_Supplied data_.
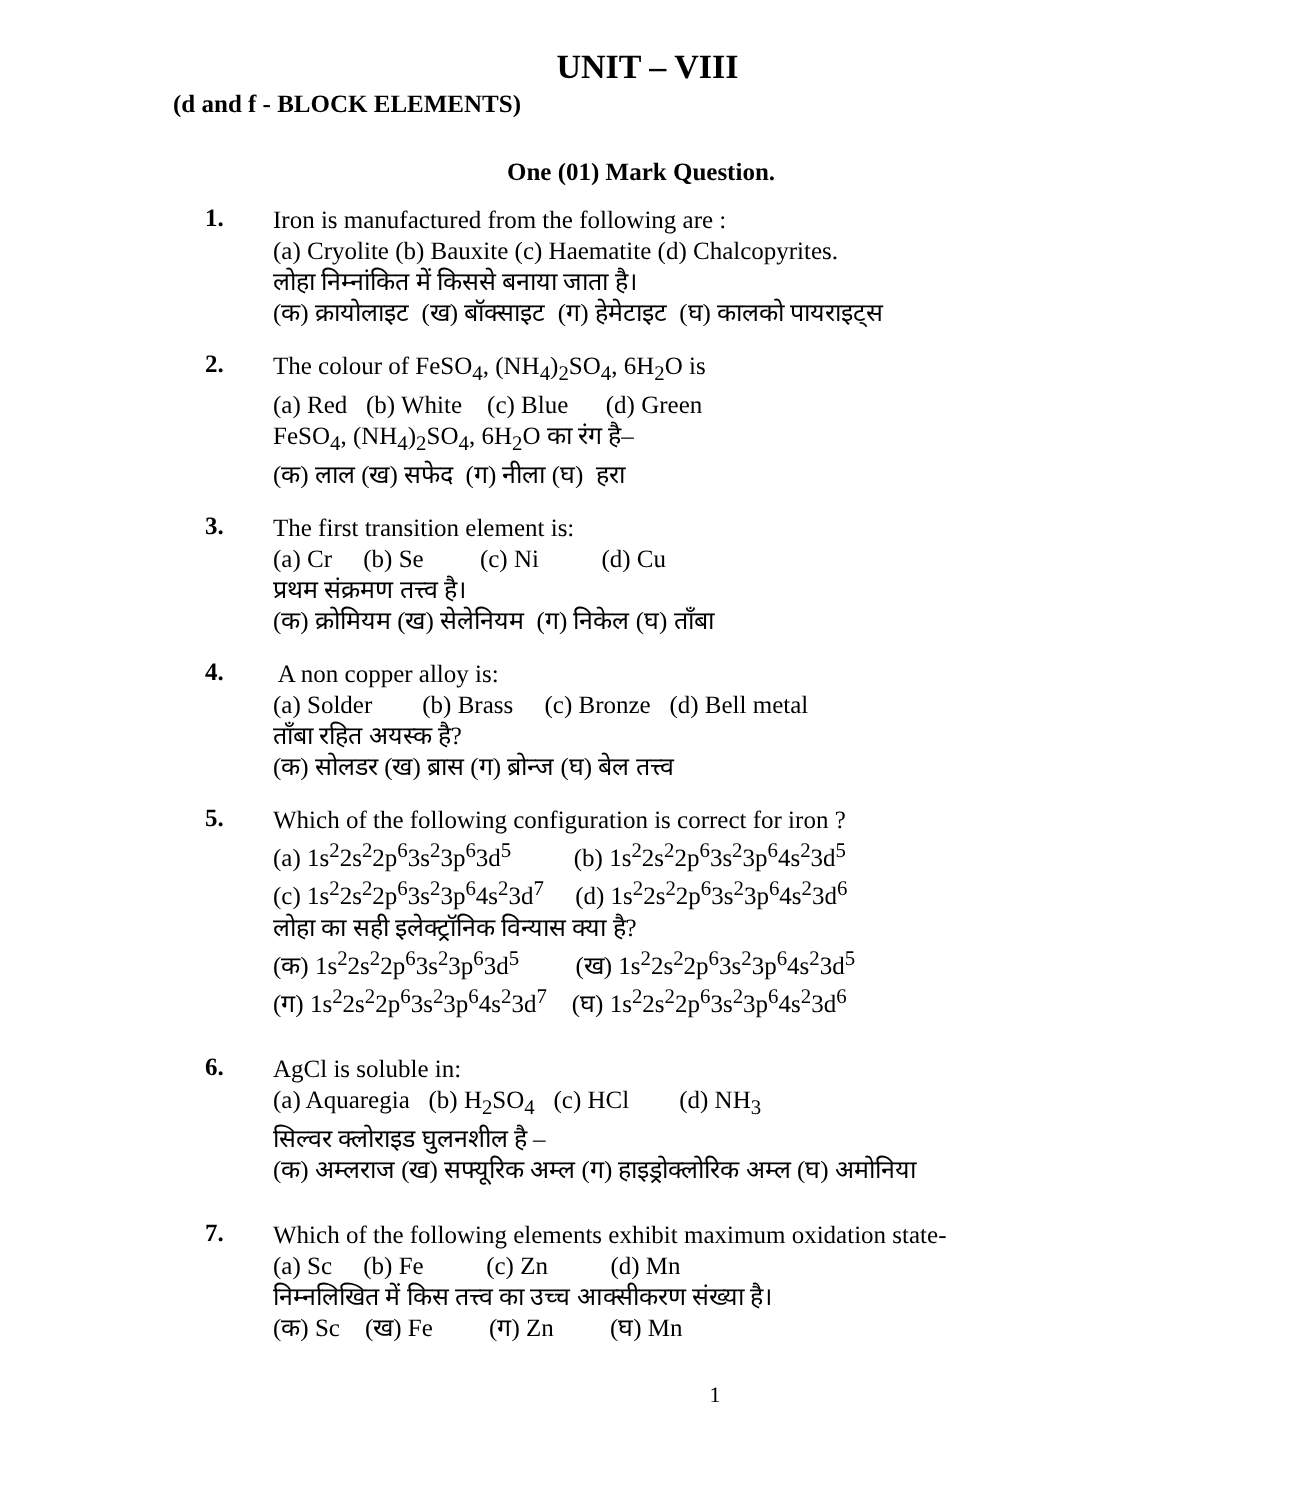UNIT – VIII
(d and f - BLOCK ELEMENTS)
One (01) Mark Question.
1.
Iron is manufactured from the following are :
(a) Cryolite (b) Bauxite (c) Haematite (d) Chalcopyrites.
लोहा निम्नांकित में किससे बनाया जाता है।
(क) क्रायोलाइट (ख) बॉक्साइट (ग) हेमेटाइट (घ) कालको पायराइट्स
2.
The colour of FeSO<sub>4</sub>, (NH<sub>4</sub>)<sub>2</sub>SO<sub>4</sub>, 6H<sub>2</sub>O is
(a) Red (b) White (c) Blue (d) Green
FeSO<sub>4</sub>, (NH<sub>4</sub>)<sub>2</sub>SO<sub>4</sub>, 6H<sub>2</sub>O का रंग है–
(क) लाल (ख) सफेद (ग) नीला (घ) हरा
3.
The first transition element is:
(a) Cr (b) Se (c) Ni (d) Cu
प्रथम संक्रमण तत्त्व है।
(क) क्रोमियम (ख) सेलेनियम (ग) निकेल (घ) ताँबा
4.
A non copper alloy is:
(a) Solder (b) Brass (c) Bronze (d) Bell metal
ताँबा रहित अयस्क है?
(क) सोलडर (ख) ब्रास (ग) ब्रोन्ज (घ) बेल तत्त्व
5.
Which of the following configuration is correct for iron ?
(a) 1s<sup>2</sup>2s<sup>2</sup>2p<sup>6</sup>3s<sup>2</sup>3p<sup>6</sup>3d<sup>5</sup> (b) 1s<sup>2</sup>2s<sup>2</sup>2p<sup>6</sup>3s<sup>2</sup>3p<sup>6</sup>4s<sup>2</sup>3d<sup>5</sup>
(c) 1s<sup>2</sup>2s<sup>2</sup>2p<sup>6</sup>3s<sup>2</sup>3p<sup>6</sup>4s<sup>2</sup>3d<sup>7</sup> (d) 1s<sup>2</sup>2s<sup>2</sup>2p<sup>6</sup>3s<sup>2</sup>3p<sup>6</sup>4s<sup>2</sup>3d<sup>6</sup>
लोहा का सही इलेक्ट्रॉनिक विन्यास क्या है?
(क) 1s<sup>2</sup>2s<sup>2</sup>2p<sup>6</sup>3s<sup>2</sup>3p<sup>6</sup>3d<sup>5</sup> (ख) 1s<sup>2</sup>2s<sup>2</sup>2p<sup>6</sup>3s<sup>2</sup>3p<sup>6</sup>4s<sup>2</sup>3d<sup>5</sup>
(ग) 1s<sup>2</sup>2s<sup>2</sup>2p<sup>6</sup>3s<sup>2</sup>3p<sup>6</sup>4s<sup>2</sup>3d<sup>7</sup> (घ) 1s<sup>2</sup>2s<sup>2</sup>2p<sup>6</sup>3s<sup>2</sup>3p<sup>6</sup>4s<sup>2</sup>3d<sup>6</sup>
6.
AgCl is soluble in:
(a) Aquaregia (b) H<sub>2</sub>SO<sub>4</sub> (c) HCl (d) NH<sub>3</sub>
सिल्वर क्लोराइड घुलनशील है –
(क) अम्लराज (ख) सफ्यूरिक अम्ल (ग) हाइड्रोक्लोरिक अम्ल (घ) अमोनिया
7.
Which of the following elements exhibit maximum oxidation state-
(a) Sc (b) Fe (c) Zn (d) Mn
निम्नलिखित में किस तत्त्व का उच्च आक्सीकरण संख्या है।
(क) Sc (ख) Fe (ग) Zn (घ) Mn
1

---

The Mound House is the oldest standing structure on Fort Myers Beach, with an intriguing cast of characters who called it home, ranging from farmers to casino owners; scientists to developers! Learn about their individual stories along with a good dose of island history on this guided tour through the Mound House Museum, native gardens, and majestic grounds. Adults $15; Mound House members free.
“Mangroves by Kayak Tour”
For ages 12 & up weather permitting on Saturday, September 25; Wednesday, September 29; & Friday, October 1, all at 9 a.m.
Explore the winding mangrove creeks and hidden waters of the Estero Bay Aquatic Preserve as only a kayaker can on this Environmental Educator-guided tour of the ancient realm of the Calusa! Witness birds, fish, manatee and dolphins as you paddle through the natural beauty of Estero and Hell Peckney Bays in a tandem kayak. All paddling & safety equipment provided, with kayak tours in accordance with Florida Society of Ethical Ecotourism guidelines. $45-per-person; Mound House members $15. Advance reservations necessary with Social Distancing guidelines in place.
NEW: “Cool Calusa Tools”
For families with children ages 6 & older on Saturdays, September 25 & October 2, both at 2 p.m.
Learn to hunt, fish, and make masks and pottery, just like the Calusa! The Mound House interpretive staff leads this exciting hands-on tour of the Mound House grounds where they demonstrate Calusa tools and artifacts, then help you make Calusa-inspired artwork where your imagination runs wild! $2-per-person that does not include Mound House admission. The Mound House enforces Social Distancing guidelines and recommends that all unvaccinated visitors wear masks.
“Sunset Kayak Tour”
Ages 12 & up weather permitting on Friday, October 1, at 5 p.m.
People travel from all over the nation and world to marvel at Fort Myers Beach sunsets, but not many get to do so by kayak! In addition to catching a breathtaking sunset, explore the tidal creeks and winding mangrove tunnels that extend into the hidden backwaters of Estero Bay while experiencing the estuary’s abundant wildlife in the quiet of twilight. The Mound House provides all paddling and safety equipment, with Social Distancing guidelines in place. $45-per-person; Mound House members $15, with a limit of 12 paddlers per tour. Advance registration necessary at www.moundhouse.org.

_Task instructions_.
Could you set down, word for word, only the lines above from the line with "(a) Red (b) White (c) Blue (d) Green" to the line with "A non copper", including both?

_Result for this task_.
(a) Red (b) White (c) Blue (d) Green
FeSO<sub>4</sub>, (NH<sub>4</sub>)<sub>2</sub>SO<sub>4</sub>, 6H<sub>2</sub>O का रंग है–
(क) लाल (ख) सफेद (ग) नीला (घ) हरा
3.
The first transition element is:
(a) Cr (b) Se (c) Ni (d) Cu
प्रथम संक्रमण तत्त्व है।
(क) क्रोमियम (ख) सेलेनियम (ग) निकेल (घ) ताँबा
4.
A non copper alloy is:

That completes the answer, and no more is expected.